Why do I own two accident prone horses?










She has rain rot on her back. She's been on flax seed and I was really hoping it would do the trick to not get rain rot, but it didn't. When I get some extra cash I'll try the cattle grade vitamin thing a few people on here have recommended. Thankfully it's scabby enough that I can curry it right off, so maybe I can ride soon. Shame it's suppose to rain all weekend.

*And in OTHER NEWS. - The Cutness

*We found kittens! 

There are two momma cats at our barn that we've been trying to catch (and failing.) They have kittens about twice a year. We catch them, tame them and rehome them. Or if they can't find homes, we get them fixed and they become new barn kitties. 

We weren't sure where this batch of kittens were for the longest time. Momma doesn't take very good care of them so we were concerned they might have died (natural selection isn't always a bad thing.) But there they were last night playing in the entrance of the hay shed.




















So cute!

I want the cream colored one. I may break my "No cats' rule and take her. 

There were four, but the other Momma cat stole one. We had to remove it since that cat didn't have anymore milk left. No idea why she took the baby, she's never done that before but she was carrying it around like a prize. So we took it early. 

The fun part will be catching them. Hopefully Momma will bring them down to the barn soon to show them where the cat food is, it'll be easier then digging through that wood pile. 

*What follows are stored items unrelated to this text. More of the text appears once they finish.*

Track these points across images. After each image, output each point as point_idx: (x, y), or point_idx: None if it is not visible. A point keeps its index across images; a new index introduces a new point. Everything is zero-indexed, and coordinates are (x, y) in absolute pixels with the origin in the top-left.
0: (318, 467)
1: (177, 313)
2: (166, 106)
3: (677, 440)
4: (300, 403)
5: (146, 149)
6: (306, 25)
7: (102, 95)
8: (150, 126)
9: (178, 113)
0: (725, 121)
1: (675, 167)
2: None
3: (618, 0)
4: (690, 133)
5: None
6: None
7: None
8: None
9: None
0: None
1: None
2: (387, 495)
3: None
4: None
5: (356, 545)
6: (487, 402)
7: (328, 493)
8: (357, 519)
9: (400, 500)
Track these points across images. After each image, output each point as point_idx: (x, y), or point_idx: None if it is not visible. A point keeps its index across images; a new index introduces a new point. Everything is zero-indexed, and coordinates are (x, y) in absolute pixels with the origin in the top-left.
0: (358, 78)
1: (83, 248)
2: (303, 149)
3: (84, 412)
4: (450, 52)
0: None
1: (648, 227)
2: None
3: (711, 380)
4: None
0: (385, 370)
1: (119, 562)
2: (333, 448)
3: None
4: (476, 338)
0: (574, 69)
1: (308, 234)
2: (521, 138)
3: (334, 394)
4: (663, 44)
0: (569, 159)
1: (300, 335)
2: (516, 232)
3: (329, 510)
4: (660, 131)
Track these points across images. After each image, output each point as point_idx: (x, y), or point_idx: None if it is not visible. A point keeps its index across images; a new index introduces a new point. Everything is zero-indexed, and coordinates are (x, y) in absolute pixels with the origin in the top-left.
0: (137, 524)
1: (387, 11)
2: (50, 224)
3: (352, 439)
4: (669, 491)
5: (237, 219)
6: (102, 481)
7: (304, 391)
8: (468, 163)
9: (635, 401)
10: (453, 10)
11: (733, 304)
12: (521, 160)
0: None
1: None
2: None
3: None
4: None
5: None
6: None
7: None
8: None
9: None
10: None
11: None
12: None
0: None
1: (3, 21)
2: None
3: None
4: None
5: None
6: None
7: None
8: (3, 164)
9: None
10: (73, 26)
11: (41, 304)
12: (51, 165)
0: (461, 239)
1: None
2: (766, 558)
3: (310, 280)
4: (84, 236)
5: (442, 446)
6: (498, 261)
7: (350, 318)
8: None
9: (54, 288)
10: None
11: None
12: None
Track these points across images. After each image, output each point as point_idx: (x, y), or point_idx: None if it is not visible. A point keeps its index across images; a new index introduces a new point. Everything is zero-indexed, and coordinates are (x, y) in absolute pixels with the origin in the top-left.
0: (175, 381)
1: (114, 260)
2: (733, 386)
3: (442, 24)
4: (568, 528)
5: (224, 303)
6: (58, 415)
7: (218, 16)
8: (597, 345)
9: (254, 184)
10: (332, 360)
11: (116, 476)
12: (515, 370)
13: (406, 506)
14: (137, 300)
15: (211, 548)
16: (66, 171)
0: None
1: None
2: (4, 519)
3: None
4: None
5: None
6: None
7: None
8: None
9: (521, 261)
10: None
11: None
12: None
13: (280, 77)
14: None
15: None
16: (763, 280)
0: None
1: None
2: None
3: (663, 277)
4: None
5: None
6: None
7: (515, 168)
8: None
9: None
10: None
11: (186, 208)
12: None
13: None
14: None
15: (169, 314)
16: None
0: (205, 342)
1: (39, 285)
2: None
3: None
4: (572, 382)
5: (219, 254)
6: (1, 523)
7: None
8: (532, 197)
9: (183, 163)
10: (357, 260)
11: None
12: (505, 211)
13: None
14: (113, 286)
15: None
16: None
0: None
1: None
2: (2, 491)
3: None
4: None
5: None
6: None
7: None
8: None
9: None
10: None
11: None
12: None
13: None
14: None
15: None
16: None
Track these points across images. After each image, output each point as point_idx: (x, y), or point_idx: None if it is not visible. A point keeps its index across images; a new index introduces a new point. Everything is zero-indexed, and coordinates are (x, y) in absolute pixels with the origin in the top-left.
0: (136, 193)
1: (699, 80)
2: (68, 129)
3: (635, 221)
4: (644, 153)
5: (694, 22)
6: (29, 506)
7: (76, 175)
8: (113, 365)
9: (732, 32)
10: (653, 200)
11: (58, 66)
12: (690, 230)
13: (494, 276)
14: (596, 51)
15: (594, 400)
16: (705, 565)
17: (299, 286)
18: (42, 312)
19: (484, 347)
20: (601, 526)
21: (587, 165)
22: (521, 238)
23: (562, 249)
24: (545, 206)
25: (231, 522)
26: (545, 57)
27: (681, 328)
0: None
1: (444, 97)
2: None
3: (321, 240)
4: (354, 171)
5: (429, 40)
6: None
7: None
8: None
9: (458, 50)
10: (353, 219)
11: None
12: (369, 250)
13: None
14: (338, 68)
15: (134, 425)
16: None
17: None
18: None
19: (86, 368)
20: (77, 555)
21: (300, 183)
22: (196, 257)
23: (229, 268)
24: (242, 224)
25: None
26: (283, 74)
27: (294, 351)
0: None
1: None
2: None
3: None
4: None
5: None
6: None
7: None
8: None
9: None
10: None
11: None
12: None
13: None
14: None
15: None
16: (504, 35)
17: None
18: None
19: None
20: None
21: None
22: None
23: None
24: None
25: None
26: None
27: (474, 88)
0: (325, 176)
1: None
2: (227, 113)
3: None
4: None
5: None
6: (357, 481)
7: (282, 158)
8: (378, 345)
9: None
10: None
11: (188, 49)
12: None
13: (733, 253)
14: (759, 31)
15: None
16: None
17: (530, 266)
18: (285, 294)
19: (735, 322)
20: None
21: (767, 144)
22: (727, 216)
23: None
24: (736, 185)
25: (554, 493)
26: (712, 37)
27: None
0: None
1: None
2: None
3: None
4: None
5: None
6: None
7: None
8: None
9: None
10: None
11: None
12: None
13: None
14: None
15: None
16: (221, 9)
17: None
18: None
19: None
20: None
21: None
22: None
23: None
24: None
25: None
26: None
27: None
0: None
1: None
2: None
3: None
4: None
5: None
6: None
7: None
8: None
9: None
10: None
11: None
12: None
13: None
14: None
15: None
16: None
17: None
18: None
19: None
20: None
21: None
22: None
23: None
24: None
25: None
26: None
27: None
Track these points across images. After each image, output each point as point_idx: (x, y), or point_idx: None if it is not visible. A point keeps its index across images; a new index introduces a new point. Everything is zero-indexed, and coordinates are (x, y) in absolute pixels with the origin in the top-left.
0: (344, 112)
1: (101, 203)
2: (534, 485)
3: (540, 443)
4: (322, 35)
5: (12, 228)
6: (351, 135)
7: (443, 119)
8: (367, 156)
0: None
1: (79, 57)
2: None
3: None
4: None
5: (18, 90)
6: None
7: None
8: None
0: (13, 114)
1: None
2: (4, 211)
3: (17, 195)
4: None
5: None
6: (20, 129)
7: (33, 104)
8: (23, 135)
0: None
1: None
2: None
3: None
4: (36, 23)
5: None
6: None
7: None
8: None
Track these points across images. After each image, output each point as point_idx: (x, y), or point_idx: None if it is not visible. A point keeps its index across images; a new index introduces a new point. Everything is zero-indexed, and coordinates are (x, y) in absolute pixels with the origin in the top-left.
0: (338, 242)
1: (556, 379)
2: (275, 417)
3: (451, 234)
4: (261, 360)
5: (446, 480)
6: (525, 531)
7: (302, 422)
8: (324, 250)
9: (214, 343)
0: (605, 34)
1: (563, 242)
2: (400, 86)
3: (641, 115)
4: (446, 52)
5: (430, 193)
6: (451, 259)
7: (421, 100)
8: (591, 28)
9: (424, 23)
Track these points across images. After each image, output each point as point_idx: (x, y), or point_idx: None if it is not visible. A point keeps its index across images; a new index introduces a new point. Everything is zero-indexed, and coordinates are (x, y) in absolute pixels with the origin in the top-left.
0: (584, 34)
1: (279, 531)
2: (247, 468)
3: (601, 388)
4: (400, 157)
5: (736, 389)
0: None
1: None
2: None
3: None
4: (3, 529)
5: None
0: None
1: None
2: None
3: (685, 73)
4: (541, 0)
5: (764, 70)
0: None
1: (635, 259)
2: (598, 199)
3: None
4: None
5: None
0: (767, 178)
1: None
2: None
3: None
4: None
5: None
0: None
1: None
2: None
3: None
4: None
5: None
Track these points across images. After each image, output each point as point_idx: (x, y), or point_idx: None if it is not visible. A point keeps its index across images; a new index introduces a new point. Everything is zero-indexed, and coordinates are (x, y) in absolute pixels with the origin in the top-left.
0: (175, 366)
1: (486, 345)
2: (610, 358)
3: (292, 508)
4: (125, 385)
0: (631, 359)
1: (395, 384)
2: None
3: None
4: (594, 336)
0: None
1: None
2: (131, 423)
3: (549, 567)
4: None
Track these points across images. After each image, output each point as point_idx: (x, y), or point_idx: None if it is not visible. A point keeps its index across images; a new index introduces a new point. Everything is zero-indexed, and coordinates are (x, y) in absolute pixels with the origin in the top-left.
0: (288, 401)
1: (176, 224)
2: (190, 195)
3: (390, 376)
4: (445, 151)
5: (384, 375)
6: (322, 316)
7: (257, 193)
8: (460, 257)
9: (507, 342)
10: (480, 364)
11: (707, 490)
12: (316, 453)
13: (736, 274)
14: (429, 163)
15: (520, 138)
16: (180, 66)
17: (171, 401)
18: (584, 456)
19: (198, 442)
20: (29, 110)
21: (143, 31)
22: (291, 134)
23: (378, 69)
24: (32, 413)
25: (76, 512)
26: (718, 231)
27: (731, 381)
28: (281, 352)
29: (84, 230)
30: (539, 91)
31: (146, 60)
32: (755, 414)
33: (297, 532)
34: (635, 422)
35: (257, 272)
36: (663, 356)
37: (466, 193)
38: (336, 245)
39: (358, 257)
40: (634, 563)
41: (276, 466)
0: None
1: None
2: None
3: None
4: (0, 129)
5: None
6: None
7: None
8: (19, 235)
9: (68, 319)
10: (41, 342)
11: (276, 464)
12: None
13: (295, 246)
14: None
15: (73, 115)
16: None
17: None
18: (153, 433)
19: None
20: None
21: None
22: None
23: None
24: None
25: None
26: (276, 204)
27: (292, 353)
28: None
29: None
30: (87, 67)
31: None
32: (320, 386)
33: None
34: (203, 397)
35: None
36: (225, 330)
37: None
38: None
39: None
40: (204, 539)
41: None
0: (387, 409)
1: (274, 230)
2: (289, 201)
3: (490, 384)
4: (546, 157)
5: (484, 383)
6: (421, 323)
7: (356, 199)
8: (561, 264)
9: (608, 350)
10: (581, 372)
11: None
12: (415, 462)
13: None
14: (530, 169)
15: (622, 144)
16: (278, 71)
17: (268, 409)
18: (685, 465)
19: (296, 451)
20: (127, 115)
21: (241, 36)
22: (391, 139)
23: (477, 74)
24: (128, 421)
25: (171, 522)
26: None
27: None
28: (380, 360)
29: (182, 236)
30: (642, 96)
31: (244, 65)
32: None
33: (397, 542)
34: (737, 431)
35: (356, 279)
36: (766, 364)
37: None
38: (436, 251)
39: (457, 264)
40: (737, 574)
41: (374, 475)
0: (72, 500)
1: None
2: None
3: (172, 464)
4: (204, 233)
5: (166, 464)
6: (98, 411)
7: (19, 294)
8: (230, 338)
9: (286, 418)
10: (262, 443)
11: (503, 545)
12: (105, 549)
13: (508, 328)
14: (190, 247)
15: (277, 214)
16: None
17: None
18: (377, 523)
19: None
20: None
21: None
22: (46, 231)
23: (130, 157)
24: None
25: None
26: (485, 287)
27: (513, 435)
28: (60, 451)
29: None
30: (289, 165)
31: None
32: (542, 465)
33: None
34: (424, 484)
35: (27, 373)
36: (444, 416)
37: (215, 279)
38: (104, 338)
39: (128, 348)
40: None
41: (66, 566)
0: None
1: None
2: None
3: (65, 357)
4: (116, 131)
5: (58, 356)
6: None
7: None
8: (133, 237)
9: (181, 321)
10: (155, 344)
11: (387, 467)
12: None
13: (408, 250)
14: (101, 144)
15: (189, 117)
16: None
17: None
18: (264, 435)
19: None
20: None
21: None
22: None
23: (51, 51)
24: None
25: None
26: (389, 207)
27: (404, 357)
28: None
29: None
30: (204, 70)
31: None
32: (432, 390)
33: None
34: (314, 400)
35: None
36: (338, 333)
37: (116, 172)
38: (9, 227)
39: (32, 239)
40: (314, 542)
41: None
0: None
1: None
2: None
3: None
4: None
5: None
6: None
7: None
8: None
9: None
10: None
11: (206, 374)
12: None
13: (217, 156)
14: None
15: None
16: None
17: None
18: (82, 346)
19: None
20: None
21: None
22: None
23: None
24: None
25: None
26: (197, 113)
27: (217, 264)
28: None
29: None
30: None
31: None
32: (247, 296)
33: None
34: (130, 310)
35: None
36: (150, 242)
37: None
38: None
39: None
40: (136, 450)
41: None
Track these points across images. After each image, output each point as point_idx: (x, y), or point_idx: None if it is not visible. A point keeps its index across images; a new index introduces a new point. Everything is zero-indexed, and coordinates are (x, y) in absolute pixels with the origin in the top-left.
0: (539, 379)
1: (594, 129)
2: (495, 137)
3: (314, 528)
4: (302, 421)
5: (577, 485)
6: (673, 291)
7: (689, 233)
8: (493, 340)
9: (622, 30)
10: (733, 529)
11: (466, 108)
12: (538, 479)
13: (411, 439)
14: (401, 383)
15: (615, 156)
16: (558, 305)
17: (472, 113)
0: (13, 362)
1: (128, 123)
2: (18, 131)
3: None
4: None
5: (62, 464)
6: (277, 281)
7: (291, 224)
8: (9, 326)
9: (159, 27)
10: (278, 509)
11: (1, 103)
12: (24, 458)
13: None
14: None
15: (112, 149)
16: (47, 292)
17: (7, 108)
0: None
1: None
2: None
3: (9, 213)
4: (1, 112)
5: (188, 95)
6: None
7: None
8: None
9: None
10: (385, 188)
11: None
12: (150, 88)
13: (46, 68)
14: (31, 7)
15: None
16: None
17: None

And I believe that's all from me today.



​


----------



## Drifting (Oct 26, 2011)

Darn it all, I am riding today.


It's been several weeks since I've been able to ride Luna. I didn't want to mess with her leg injury, but now I believe it's to a point where it won't jerk open if we do a little trotting. I don't plan on doing much, it'll be the 5th time I'm on her since I've owned her. Just walk, do some circles, some trotting. We're both out of shape. 

The biggest problem I have with her is she's very 'looky' and doesn't pay much attention to her rider. She's worried. But she is sweet and doesn't usually do anything but look around. Was going to ride yesterday but 30mph winds were a big no.











I'm looking forward to it. The only problem I have now is it gets dark so early, thank you time change. So I gotta pop out of work early enough to get a ride in.


Meanwhile, I'm getting pretty excited about Stryder. His wither is finally taller than my shoulder. I was getting worried there that he wasn't going to be big enough for me to ride, but he is still growing and I can't wait to see what he looks like come spring. This spring I'll be sending him off for 30 days, he hits 3 in March so I was debating sending him in April.

He is sooo fuzzy.


----------